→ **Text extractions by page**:

:::::

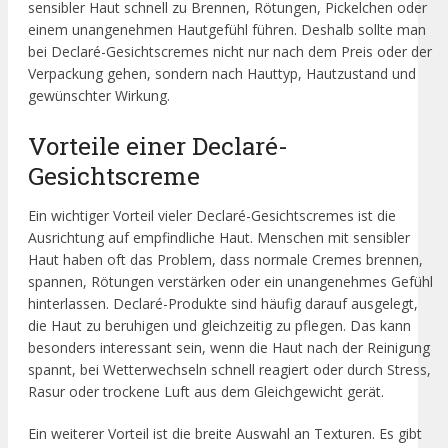
sensibler Haut schnell zu Brennen, Rötungen, Pickelchen oder
einem unangenehmen Hautgefühl führen. Deshalb sollte man
bei Declaré-Gesichtscremes nicht nur nach dem Preis oder der
Verpackung gehen, sondern nach Hauttyp, Hautzustand und
gewünschter Wirkung.
Vorteile einer Declaré-
Gesichtscreme
Ein wichtiger Vorteil vieler Declaré-Gesichtscremes ist die
Ausrichtung auf empfindliche Haut. Menschen mit sensibler
Haut haben oft das Problem, dass normale Cremes brennen,
spannen, Rötungen verstärken oder ein unangenehmes Gefühl
hinterlassen. Declaré-Produkte sind häufig darauf ausgelegt,
die Haut zu beruhigen und gleichzeitig zu pflegen. Das kann
besonders interessant sein, wenn die Haut nach der Reinigung
spannt, bei Wetterwechseln schnell reagiert oder durch Stress,
Rasur oder trockene Luft aus dem Gleichgewicht gerät.
Ein weiterer Vorteil ist die breite Auswahl an Texturen. Es gibt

:::::

→ **What is expected**:
Output every line of text from the rows above as a JSON list of strings, one string per line, leaving out blank lines and any pictures.

→ **Exercise solution**:
[
  "sensibler Haut schnell zu Brennen, Rötungen, Pickelchen oder",
  "einem unangenehmen Hautgefühl führen. Deshalb sollte man",
  "bei Declaré-Gesichtscremes nicht nur nach dem Preis oder der",
  "Verpackung gehen, sondern nach Hauttyp, Hautzustand und",
  "gewünschter Wirkung.",
  "Vorteile einer Declaré-",
  "Gesichtscreme",
  "Ein wichtiger Vorteil vieler Declaré-Gesichtscremes ist die",
  "Ausrichtung auf empfindliche Haut. Menschen mit sensibler",
  "Haut haben oft das Problem, dass normale Cremes brennen,",
  "spannen, Rötungen verstärken oder ein unangenehmes Gefühl",
  "hinterlassen. Declaré-Produkte sind häufig darauf ausgelegt,",
  "die Haut zu beruhigen und gleichzeitig zu pflegen. Das kann",
  "besonders interessant sein, wenn die Haut nach der Reinigung",
  "spannt, bei Wetterwechseln schnell reagiert oder durch Stress,",
  "Rasur oder trockene Luft aus dem Gleichgewicht gerät.",
  "Ein weiterer Vorteil ist die breite Auswahl an Texturen. Es gibt"
]